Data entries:
§ §

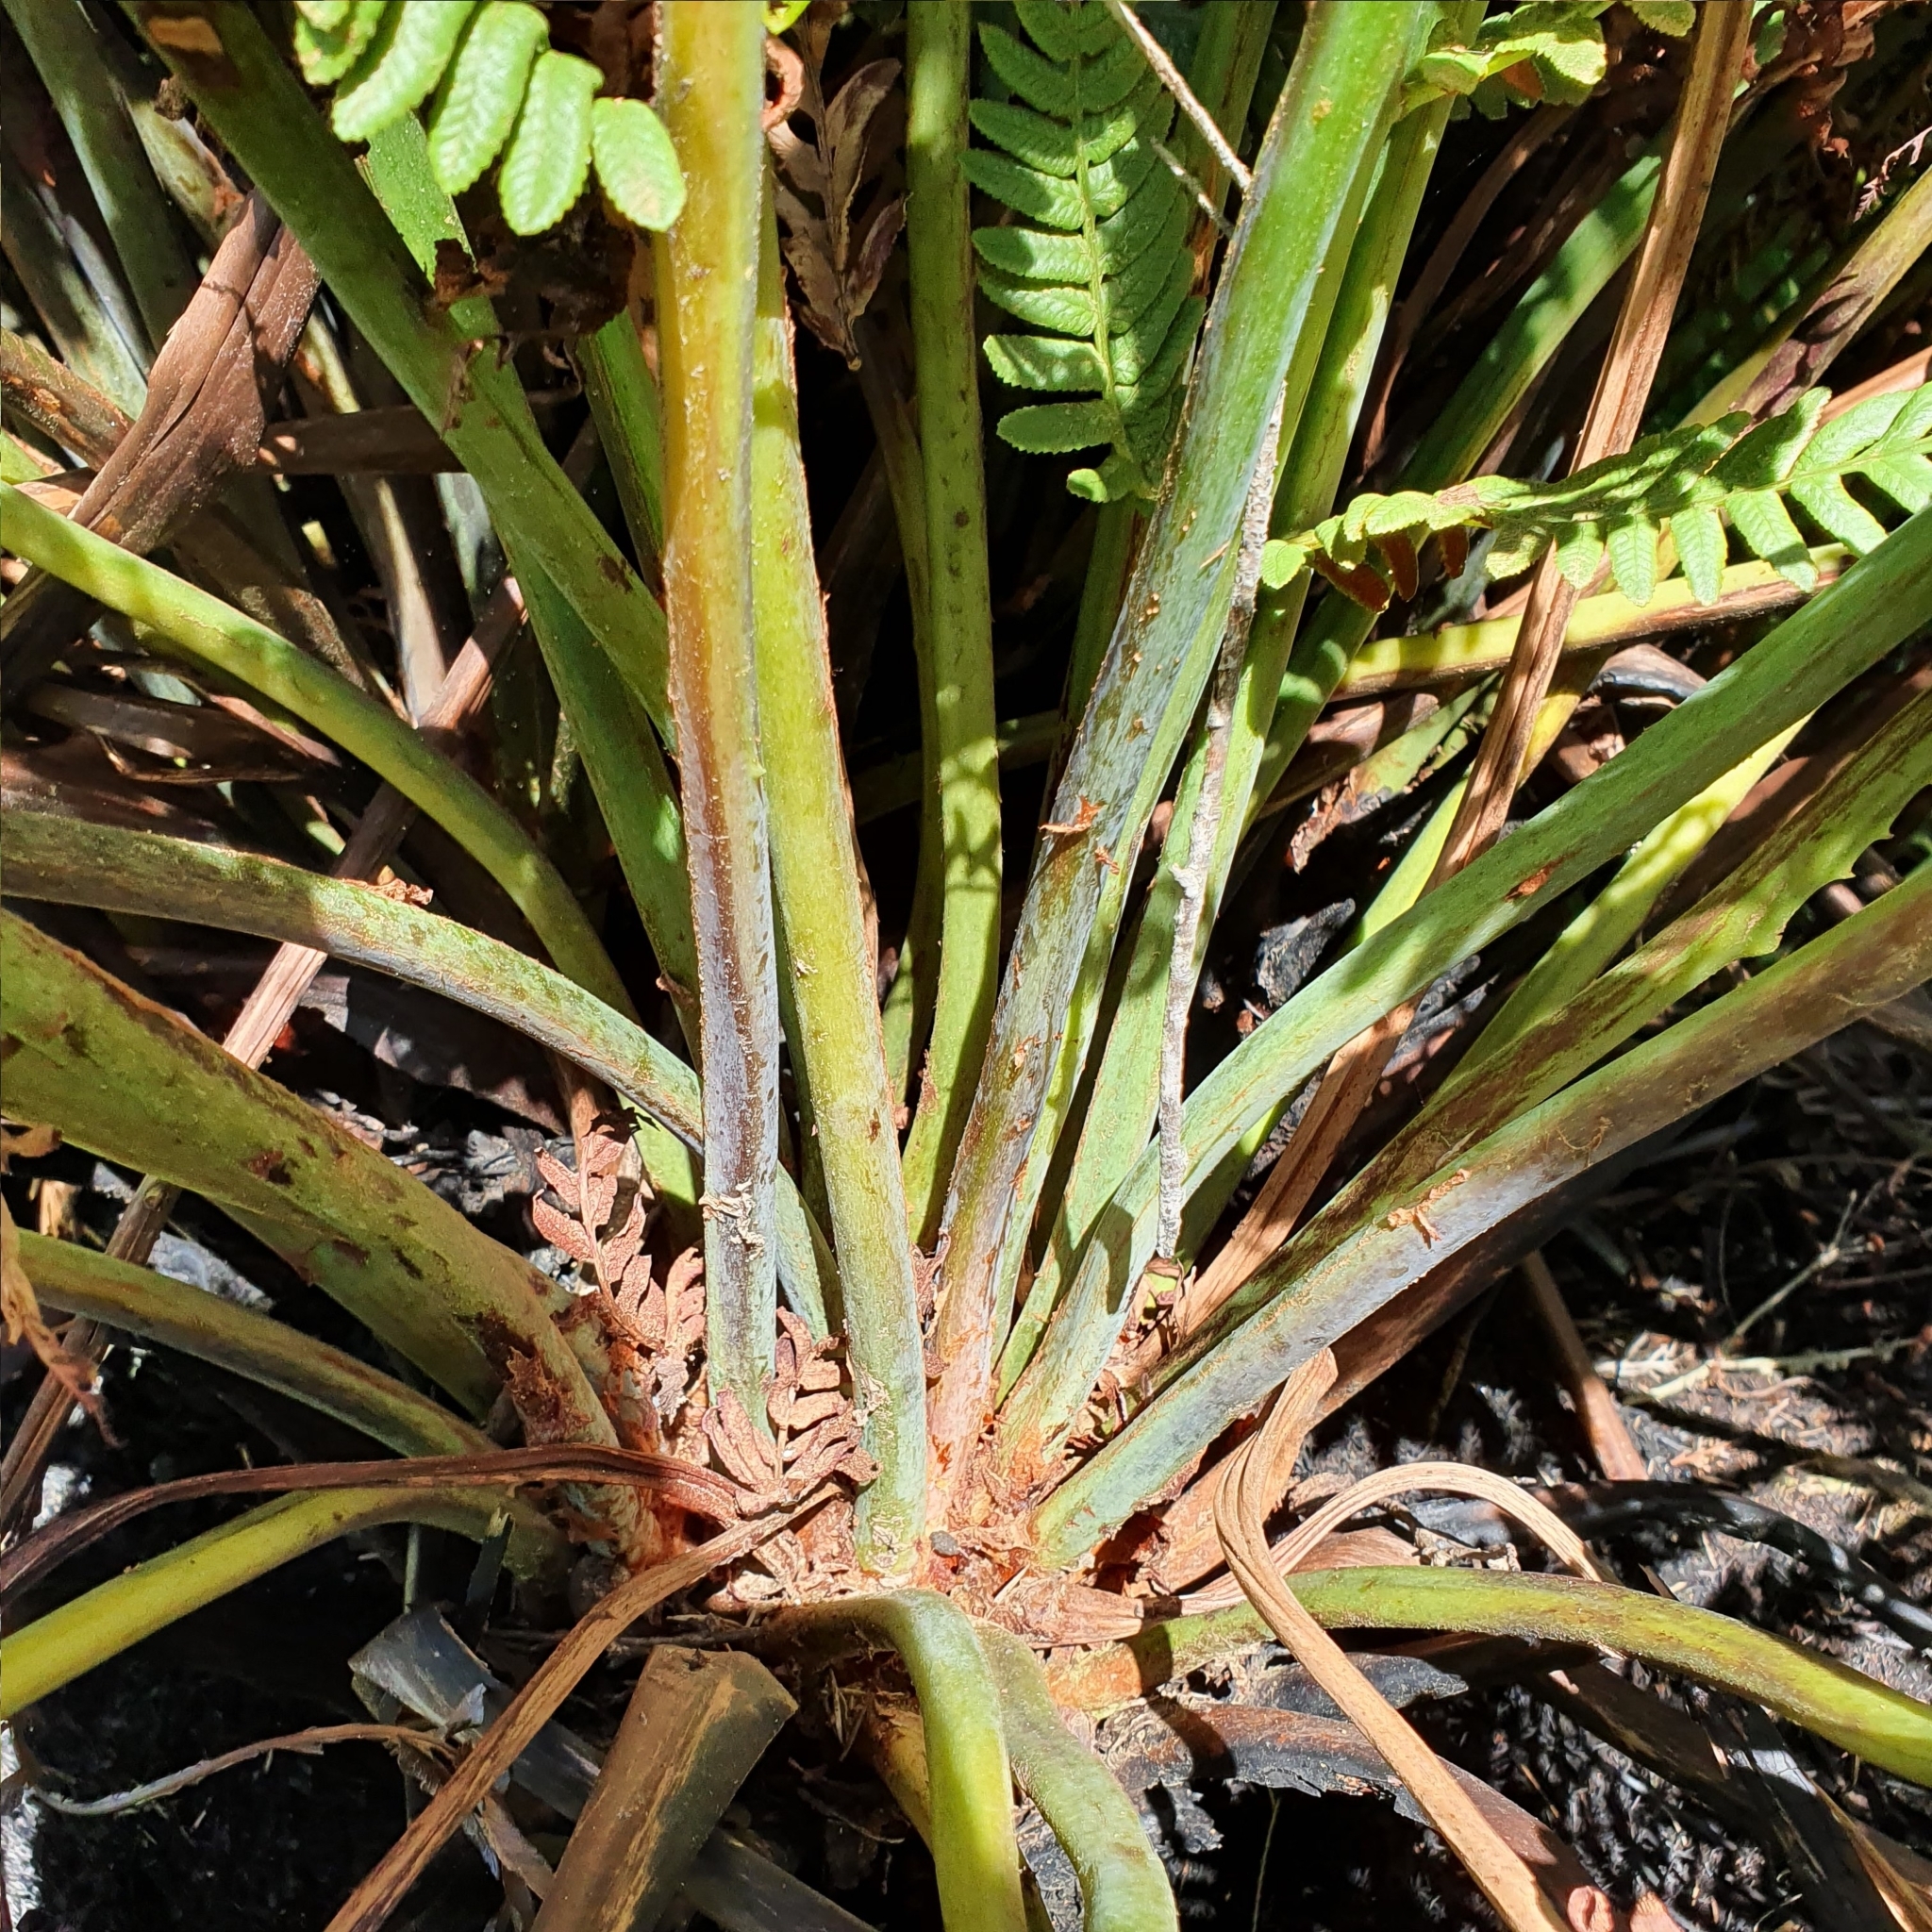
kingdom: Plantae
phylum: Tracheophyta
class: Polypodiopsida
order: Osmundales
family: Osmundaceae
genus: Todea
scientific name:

§ §

TASK STATEMENT:
Arrange the lines of all the rows above as a JSON list of strings, one string per line, omitting blank lines. Leave the pictures out of the answer.

RESULT:
[
  "kingdom: Plantae",
  "phylum: Tracheophyta",
  "class: Polypodiopsida",
  "order: Osmundales",
  "family: Osmundaceae",
  "genus: Todea",
  "scientific name:"
]